WHAT THIS EXERCISE ASKS:
(1) What do the notes on collocation extraction say the independence hypothesis ($H_0$) assumes about $w_1$ and $w_2$?
(2) Repeat everything in the collocation extraction notes from "Let us start" down to "one follows another)".

DOCUMENT EXTRACT:

[START]

There are following applications for Collocation Extraction

• in IR these words may represent documents better than unigram tokens
• some tri-grams and higher order $n$-grams may be good for IR, even though they aren't compound term - in the sense of the definitions above.

### Identification of Collocations

How to find and extract collocations?

• by "co-occur more often than by chance" we can mean independence
• so we can test if the words in the collocation are independent or not
• if they aren't - then maybe it's a collocation
• we also can use some measures than quantify the dependence between words - and the higher the measure, the more likely the words form a collocation

## Two Word Collocations

Let us start by considering the bigram collocation case

• suppose the collocation candidate is $(w_1, w_2)$
• if both $w_1$ and $w_2$ are frequent, they may co-locate just by chance, even if they don't form a collocation
• we want to test if this collocation occurs significantly more often than by chance
• for that we can compare how often $w_1$ and $w_2$ occur independently, and how often they occur together
• can do Hypothesis Testing for that

General framework:

• under the Independence hypothesis ($H_0$) we assume that there is no association between $w_1$ and $w_2$, i.e. they are independent
• let $P(w_1)$ and $P(w_2)$ are probabilities that a random token in a text is $w_1$ and $w_2$ resp.
• and $P(w_1, w_2)$ is the probability that $(w_1, w_2)$ occur together in the text (i.e. one follows another)

[END]

[Stored data entries]

[START]

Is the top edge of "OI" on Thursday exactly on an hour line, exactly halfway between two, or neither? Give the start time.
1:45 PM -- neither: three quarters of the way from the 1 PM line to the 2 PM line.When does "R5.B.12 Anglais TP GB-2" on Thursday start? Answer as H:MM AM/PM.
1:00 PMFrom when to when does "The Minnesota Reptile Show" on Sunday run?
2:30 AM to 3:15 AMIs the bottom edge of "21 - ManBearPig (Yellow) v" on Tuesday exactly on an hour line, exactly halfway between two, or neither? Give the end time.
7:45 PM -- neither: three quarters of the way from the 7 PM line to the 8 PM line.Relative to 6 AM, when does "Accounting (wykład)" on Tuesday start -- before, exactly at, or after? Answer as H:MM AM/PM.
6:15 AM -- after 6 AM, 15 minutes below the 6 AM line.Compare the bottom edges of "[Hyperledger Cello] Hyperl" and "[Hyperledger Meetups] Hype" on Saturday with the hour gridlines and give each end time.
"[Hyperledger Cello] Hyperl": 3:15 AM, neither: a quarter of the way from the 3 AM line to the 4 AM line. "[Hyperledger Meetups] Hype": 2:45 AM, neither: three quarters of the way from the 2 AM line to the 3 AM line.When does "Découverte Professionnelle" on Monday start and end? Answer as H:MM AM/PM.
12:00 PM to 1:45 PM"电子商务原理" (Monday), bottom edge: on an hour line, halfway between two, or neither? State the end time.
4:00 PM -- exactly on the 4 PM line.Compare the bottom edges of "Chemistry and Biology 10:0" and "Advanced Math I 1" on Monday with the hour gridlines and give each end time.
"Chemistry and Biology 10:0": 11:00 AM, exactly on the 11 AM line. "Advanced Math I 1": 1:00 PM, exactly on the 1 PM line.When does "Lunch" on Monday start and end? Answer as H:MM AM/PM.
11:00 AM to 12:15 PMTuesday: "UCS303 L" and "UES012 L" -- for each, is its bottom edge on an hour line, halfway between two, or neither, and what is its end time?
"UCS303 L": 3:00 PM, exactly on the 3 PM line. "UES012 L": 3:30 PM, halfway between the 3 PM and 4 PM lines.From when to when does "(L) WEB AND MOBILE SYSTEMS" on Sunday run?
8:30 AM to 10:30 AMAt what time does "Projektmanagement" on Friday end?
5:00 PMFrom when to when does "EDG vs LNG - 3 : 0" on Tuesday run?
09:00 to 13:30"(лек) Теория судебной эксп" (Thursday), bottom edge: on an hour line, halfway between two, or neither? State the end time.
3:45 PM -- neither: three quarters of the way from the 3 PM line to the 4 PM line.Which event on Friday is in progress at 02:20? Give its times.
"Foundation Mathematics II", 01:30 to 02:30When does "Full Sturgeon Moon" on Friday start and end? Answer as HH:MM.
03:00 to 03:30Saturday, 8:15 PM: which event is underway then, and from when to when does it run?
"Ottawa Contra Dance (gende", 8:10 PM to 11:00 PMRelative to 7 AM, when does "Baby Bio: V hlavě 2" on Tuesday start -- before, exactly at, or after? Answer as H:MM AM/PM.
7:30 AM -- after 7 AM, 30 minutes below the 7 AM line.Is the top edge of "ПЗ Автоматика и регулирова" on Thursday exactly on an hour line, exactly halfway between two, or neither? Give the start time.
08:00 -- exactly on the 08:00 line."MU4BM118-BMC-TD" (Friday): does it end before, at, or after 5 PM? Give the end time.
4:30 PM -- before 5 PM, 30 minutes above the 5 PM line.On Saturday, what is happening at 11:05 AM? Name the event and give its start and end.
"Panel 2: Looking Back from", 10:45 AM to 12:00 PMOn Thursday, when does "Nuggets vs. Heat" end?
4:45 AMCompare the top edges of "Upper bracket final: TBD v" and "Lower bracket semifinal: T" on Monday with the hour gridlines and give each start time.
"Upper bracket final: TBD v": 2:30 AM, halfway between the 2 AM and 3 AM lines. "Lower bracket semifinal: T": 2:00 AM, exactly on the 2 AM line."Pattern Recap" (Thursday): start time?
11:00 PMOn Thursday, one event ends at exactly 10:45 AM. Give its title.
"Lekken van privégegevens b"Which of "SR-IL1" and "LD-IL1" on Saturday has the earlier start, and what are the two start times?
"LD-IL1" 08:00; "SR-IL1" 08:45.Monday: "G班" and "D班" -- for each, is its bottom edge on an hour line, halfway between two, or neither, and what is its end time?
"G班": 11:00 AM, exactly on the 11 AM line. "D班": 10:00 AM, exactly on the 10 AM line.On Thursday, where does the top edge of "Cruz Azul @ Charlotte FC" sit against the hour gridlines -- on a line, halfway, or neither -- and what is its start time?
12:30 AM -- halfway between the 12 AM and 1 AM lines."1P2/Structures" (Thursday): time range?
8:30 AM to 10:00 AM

[END]

TASK-BY-TASK OUTPUTS:
(1) It assumes there is no association between $w_1$ and $w_2$, meaning they are independent.

(2)
Let us start by considering the bigram collocation case

• suppose the collocation candidate is $(w_1, w_2)$
• if both $w_1$ and $w_2$ are frequent, they may co-locate just by chance, even if they don't form a collocation
• we want to test if this collocation occurs significantly more often than by chance
• for that we can compare how often $w_1$ and $w_2$ occur independently, and how often they occur together
• can do Hypothesis Testing for that

General framework:

• under the Independence hypothesis ($H_0$) we assume that there is no association between $w_1$ and $w_2$, i.e. they are independent
• let $P(w_1)$ and $P(w_2)$ are probabilities that a random token in a text is $w_1$ and $w_2$ resp.
• and $P(w_1, w_2)$ is the probability that $(w_1, w_2)$ occur together in the text (i.e. one follows another)